• **WHAT YOU ARE ASKED TO DO**:
Copy, from the entries below, each line in which the string "Saltar" appears.

• **Dataset entries**:
★ ★ ★ ★ ★ ★ ★

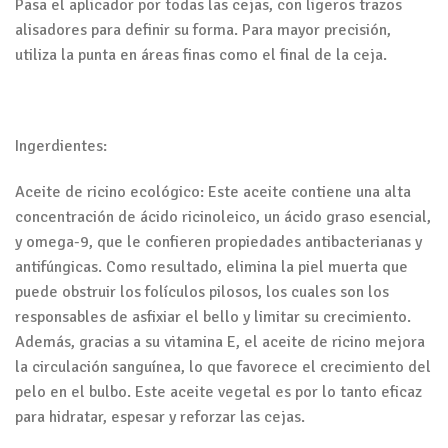
Pasa el aplicador por todas las cejas, con ligeros trazos
alisadores para definir su forma. Para mayor precisión,
utiliza la punta en áreas finas como el final de la ceja.
Ingerdientes:
Aceite de ricino ecológico: Este aceite contiene una alta
concentración de ácido ricinoleico, un ácido graso esencial,
y omega-9, que le confieren propiedades antibacterianas y
antifúngicas. Como resultado, elimina la piel muerta que
puede obstruir los folículos pilosos, los cuales son los
responsables de asfixiar el bello y limitar su crecimiento.
Además, gracias a su vitamina E, el aceite de ricino mejora
la circulación sanguínea, lo que favorece el crecimiento del
pelo en el bulbo. Este aceite vegetal es por lo tanto eficaz
para hidratar, espesar y reforzar las cejas.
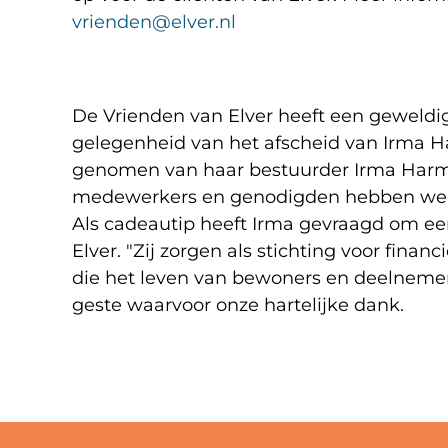
vrienden@elver.nl
De Vrienden van Elver heeft een geweld
gelegenheid van het afscheid van Irma Ha
genomen van haar bestuurder Irma Harm
medewerkers en genodigden hebben we e
Als cadeautip heeft Irma gevraagd om ee
Elver. "Zij zorgen als stichting voor finan
die het leven van bewoners en deelneme
geste waarvoor onze hartelijke dank.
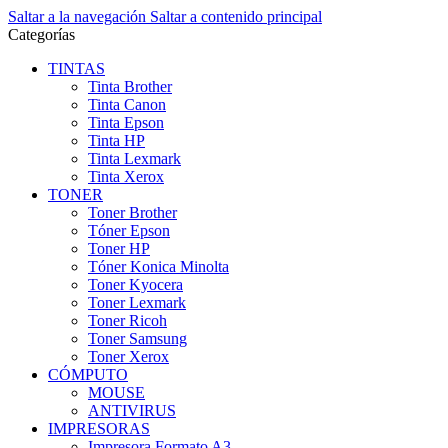
Saltar a la navegación
Saltar a contenido principal
Categorías
TINTAS
Tinta Brother
Tinta Canon
Tinta Epson
Tinta HP
Tinta Lexmark
Tinta Xerox
TONER
Toner Brother
Tóner Epson
Toner HP
Tóner Konica Minolta
Toner Kyocera
Toner Lexmark
Toner Ricoh
Toner Samsung
Toner Xerox
CÓMPUTO
MOUSE
ANTIVIRUS
IMPRESORAS
Impresora Formato A3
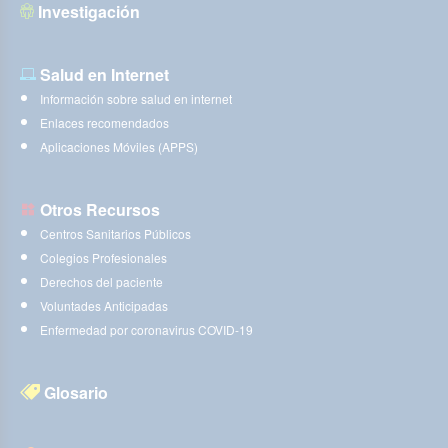
Investigación
Salud en Internet
Información sobre salud en internet
Enlaces recomendados
Aplicaciones Móviles (APPS)
Otros Recursos
Centros Sanitarios Públicos
Colegios Profesionales
Derechos del paciente
Voluntades Anticipadas
Enfermedad por coronavirus COVID-19
Glosario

★ ★ ★ ★ ★ ★ ★

• **EXPECTED ANSWER**:
Saltar a la navegación
Saltar a contenido principal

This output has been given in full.